Throughout this, Yeats’s phone had continued to vibrate. He had developed the uncomfortable suspicion that the coincidence of Woolf’s sighting during this meeting might not be due to a delegate. It might be due to Woolf.
“Confide in us,” said Goethe. “We are your allies, William.”
“I do not have the word,” he said. “And Virginia Woolf is dead. Now, I am terribly sorry, but I will not be able to attend our meeting after all. Something unavoidable has come up.”
• • •
He took a chopper cross-town and set down on the DC office helipad. This occupied thirteen minutes. In the meantime, he attempted to coordinate people via his phone. This proved difficult because every few seconds it wanted to tell him about an incoming message, which required a tap to dismiss, and by the time the building was in sight this was what Yeats was spending the majority of his time doing, tapping to return his phone to a useful state. When a computer server became so busy acknowledging incoming requests that it had no time to respond to them, it was called a Denial of Service attack, a DoS. Yeats was being DoSed.
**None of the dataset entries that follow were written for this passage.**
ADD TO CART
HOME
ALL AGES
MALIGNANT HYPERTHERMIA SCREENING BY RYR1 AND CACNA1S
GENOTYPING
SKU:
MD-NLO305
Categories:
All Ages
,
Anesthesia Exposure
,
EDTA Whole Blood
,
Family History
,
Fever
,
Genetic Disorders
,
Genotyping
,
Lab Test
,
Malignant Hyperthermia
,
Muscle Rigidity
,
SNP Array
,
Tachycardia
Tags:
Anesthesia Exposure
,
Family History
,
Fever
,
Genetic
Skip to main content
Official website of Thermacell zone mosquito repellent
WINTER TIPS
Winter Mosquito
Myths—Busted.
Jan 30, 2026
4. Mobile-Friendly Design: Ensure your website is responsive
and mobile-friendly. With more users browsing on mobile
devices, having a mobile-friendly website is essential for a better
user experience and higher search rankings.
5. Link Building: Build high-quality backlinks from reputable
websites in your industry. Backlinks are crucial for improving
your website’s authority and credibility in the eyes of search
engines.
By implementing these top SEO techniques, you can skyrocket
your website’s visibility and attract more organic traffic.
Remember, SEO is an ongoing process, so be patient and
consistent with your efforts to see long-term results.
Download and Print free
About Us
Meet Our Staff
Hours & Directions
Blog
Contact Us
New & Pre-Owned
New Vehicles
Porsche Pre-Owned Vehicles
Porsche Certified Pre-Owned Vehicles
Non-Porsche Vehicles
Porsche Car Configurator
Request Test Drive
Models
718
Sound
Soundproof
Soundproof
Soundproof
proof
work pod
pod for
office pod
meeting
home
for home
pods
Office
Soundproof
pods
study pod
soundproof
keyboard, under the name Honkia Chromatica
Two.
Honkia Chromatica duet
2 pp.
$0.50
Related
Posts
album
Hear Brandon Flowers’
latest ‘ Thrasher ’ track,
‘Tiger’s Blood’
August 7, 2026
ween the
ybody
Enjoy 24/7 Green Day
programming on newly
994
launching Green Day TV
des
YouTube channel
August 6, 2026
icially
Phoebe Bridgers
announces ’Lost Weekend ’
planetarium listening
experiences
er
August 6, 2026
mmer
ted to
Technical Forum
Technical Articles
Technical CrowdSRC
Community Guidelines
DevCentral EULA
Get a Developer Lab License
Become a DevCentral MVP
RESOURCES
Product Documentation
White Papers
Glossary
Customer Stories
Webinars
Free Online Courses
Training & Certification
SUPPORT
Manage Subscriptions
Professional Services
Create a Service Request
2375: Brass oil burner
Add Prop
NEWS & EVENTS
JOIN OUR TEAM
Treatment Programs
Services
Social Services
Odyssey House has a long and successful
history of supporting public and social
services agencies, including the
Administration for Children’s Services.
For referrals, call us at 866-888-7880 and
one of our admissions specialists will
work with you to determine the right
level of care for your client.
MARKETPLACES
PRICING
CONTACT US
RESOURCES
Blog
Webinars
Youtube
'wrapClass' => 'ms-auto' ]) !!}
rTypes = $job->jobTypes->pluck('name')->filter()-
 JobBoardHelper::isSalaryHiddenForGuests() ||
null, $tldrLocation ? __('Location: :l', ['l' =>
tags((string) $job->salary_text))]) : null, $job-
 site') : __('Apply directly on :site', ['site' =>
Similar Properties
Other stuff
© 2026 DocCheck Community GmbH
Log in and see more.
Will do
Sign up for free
He surrendered and put his phone away.
Freed from the helicopter, he considered the elevator but opted for the flexibility of stairs. One flight later, he emerged into tastefully muted lighting. His assistant rose from her desk, mouth opening, full of messages. “Not now, thank you, Frances,” he said, and closed the double doors behind him. The lights brightened in response to his presence. This month, his office was a paean to eighteenth-century feudal Japan: paper dividers, low, simple furniture. On the wall behind his desk a samurai sword hung under lights. Yeats ha
d chosen none of this; it was periodically redecorated in a random style, to avoid betraying personal aesthetics. He planted himself behind his desk and tapped the keyboard to wake his screens.
His predecessor hadn’t used a computer. They had been considered secretarial tools. Hard to imagine now. His displays filled with red boxes. Now that the computer’s thresholds had triggered, it was vomiting up sightings from days ago, even weeks, made newly plausible by more recent data. A voiceprint from a hotel in Istanbul. A woman with matching facial characteristics in Vancouver. He inspected the picture: sunglasses, hat, nothing he would bet on, but the computer liked the cheekbones. A taxicab security photo, grainy and desaturated, from a route that corresponded with what the computer was figuring out about Woolf’s movements. That was Seattle, yesterday. The notification boxes were a moving stream but Yeats managed to snag one with a recent time stamp. It was from the building’s security system. Its confidence level was ninety-nine percent. Woolf was outside, right now.
His office had a balcony. He was mildly tempted to go out and peer over the railing, see if he could pick her out. But that would be risky. That was, possibly, what Woolf wanted him to do. There could be a sniping issue. The fact was, as much as he believed he understood Woolf, she had been missing for a year and he had no idea how she had changed.
His phone chimed. He felt rising excitement and waited until it was gone. “Yes?”
“I’m so terribly sorry. But there are so many people who wish to speak to you, and they’re saying quite alarming things.”